## SUPPLIED TEXT
----

I decided to take a little break from our literature curriculum and follow my kids’ interest in bugs this week. So we have been exploring insects.
Monday we went to the InsectLore Bugseum out in Shafter, which is cool if you go in knowing that it is more store than museum. There are a few museum-type stations, but it is mostly a store. We bought a butterfly bungalo and some caterpillars.
This past weekend I knew ahead of time that I was planning to do this little insect unit and browsed some books at the bookstore. I had the intention of buying the DK Eyewitness Encyclopedia Insect and Butterfly and Moth books. I even had them in my Amazon cart earlier in the week. At the bookstore, I came seriously close to getting the Butterfly Sticker Book by DK because Sprout is seriously obsessed with stickers and I knew he’d love to put them all on the right places. Ultimately, I just decided that yes, the DK books are beautiful and full of lots of great photographs, but kind of an information dump/overload, especially for a bunch of preschoolers.
I did find a whole series of science books that present the information more in a storyline format that they can grasp a little more easily. They are the Let’s Read and Find Out Science series. The butterfly one wasn’t really much different in informational content than the beloved Eric Carle’s The Very Hungry Caterpillar and so I decided not to get it (I probably would have, but Stephen was making me narrow down my choices). I did get the Bugs are Insects one though. I just love the Eric Carle style artwork in it and how it weaves great science information in a readable format.
Bean is already going around saying, “Spiders aren’t bugs, they’re arachnids.”

----

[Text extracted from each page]
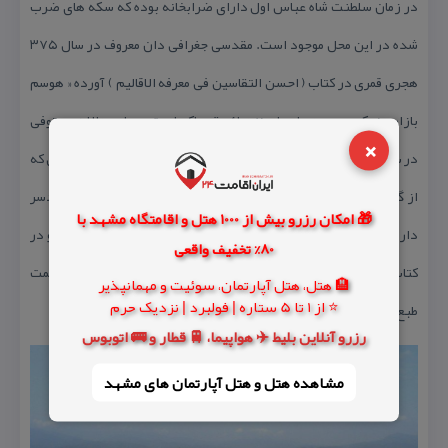
در زمان سلطنت شاه عباس اول دارای ضرابخانه بوده كه سكه های ضرب
شده در این محل موجود است. مقدسی جغرافی دان معروف در سال ۳۷۵
هجری قمری در كتاب ( احسن التقاسین فی معرفه الاقالیم ) آورده « هوسم
بازاری نیكو و مسجد جامع ای نزدیك مقر حاكم است » و یا حمدالله مستوفی
×
در سال ۷۴۰ هجری قمری از هوسم به عنوان بندر و لنگرگاه كشتی هایی كه
از گرگان و طبرستان آذوقه حمل می كردند یاد نموده است. مردم رودسر
🎁 امکان رزرو بیش از 1000 هتل و اقامتگاه مشهد با
دارای عواطف و پایبند به اصول مذهبی می باشند. این مطلب را رابینو در
80% تخفیف واقعی
كتاب ولایات دارالمرز گیلان بدین صورت آورده « مردم رودسر به ملایمت
🏨 هتل، هتل آپارتمان، سوئیت و مهمانپذیر
⭐ از 1 تا 5 ستاره | فولبرد | نزدیک حرم
طبع و علاقه مندی به مذهب معروف می باشند.»
رزرو آنلاین بلیط ✈️ هواپیما، 🚆 قطار و 🚌 اتوبوس
مشاهده هتل و هتل‌ آپارتمان های مشهد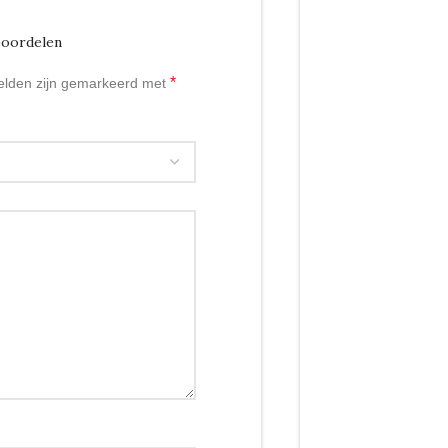
eoordelen
*
velden zijn gemarkeerd met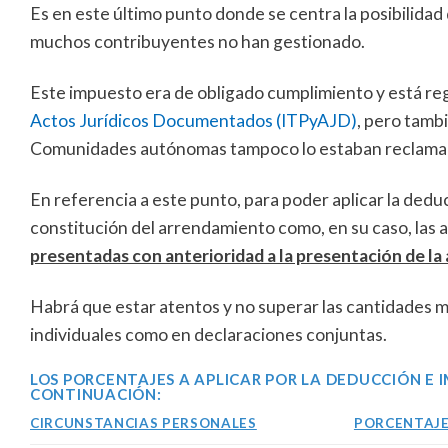
Es en este último punto donde se centra la posibilidad 
muchos contribuyentes no han gestionado.
Este impuesto era de obligado cumplimiento y está re
Actos Jurídicos Documentados (ITPyAJD)
, pero tamb
Comunidades autónomas tampoco lo estaban reclama
En referencia a este punto, para poder aplicar la dedu
constitución del arrendamiento como, en su caso, las 
presentadas con anterioridad a la presentación de la 
Habrá que estar atentos y no superar las cantidades ma
individuales como en declaraciones conjuntas.
LOS PORCENTAJES A APLICAR POR LA DEDUCCIÓN E
CONTINUACIÓN:
CIRCUNSTANCIAS PERSONALES
PORCENTAJE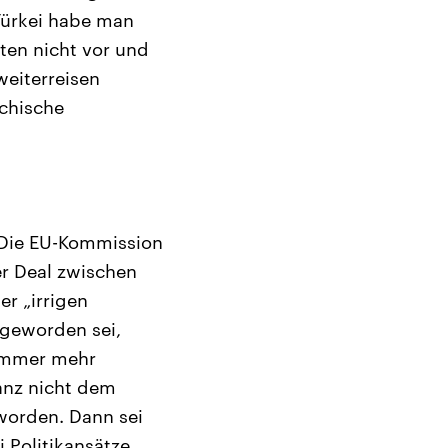
 Türkei habe man
ten nicht vor und
weiterreisen
echische
. Die EU-Kommission
er Deal zwischen
r „irrigen
r geworden sei,
„immer mehr
anz nicht dem
eworden. Dann sei
Politikansätze,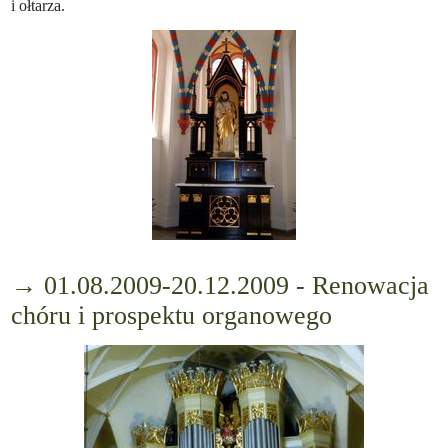
i ołtarza.
→ 01.08.2009-20.12.2009 - Renowacja
chóru i prospektu organowego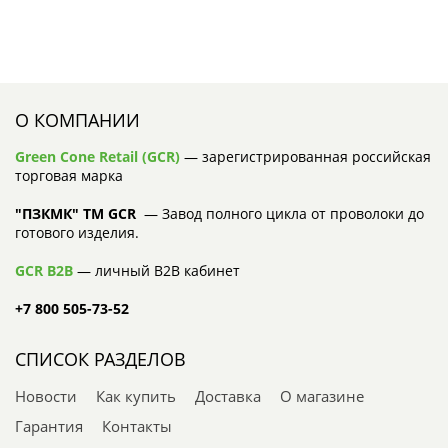
О КОМПАНИИ
Green Cone Retail (GCR)
— зарегистрированная российская
торговая марка
"ПЗКМК" TM GCR
— Завод полного цикла от проволоки до
готового изделия.
GCR B2B
— личный B2B кабинет
+7 800 505-73-52
СПИСОК РАЗДЕЛОВ
Новости
Как купить
Доставка
О магазине
Гарантия
Контакты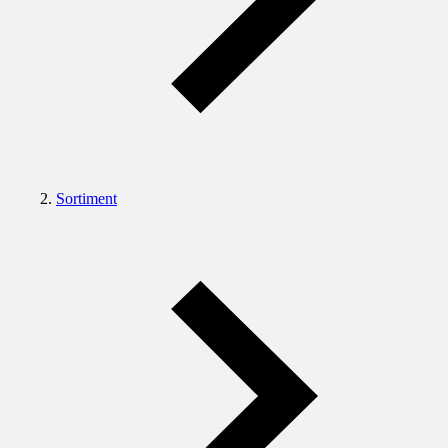
Sortiment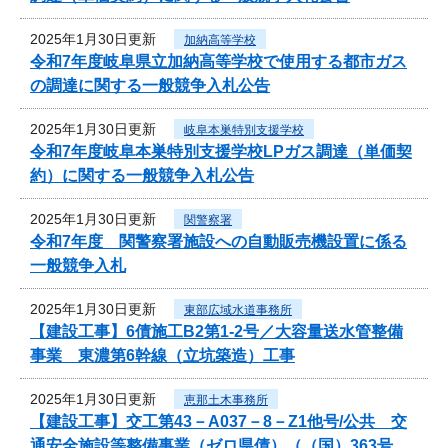
2025年1月30日更新
加納高等学校
令和7年度岐阜県立加納高等学校で使用する都市ガス
の調達に関する一般競争入札公告
2025年1月30日更新
岐阜本巣特別支援学校
令和7年度岐阜本巣特別支援学校LPガス調達（単価契
約）に関する一般競争入札公告
2025年1月30日更新
関警察署
令和7年度 関警察署施設への自動販売機設置に係る
一般競争入札
2025年1月30日更新
東部広域水道事務所
【建設工事】6債施工B2第1-2号／大容量送水管整備
事業 東濃第6幹線（立坑築造）工事
2025年1月30日更新
恵那土木事務所
【建設工事】交工第43－A037－8－Z1他号/公共 交
通安全施設等整備事業（ゼロ県債）（（国）363号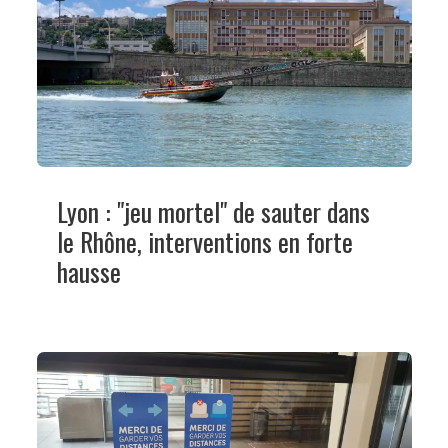
Lyon : "jeu mortel" de sauter dans
le Rhône, interventions en forte
hausse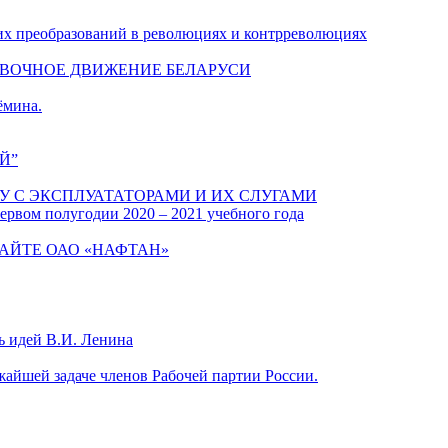
их преобразований в революциях и контрреволюциях
ОВОЧНОЕ ДВИЖЕНИЕ БЕЛАРУСИ
ёмина.
Й”
У С ЭКСПЛУАТАТОРАМИ И ИХ СЛУГАМИ
ервом полугодии 2020 – 2021 учебного года
АЙТЕ ОАО «НАФТАН»
ь идей В.И. Ленина
айшей задаче членов Рабочей партии России.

----

## PROBLEM REQUIREMENTS
Transcribe the insect unit post, everything from "Monday we went" down to "and some caterpillars.".

## RESULT FOR THIS TASK
Monday we went to the InsectLore Bugseum out in Shafter, which is cool if you go in knowing that it is more store than museum. There are a few museum-type stations, but it is mostly a store. We bought a butterfly bungalo and some caterpillars.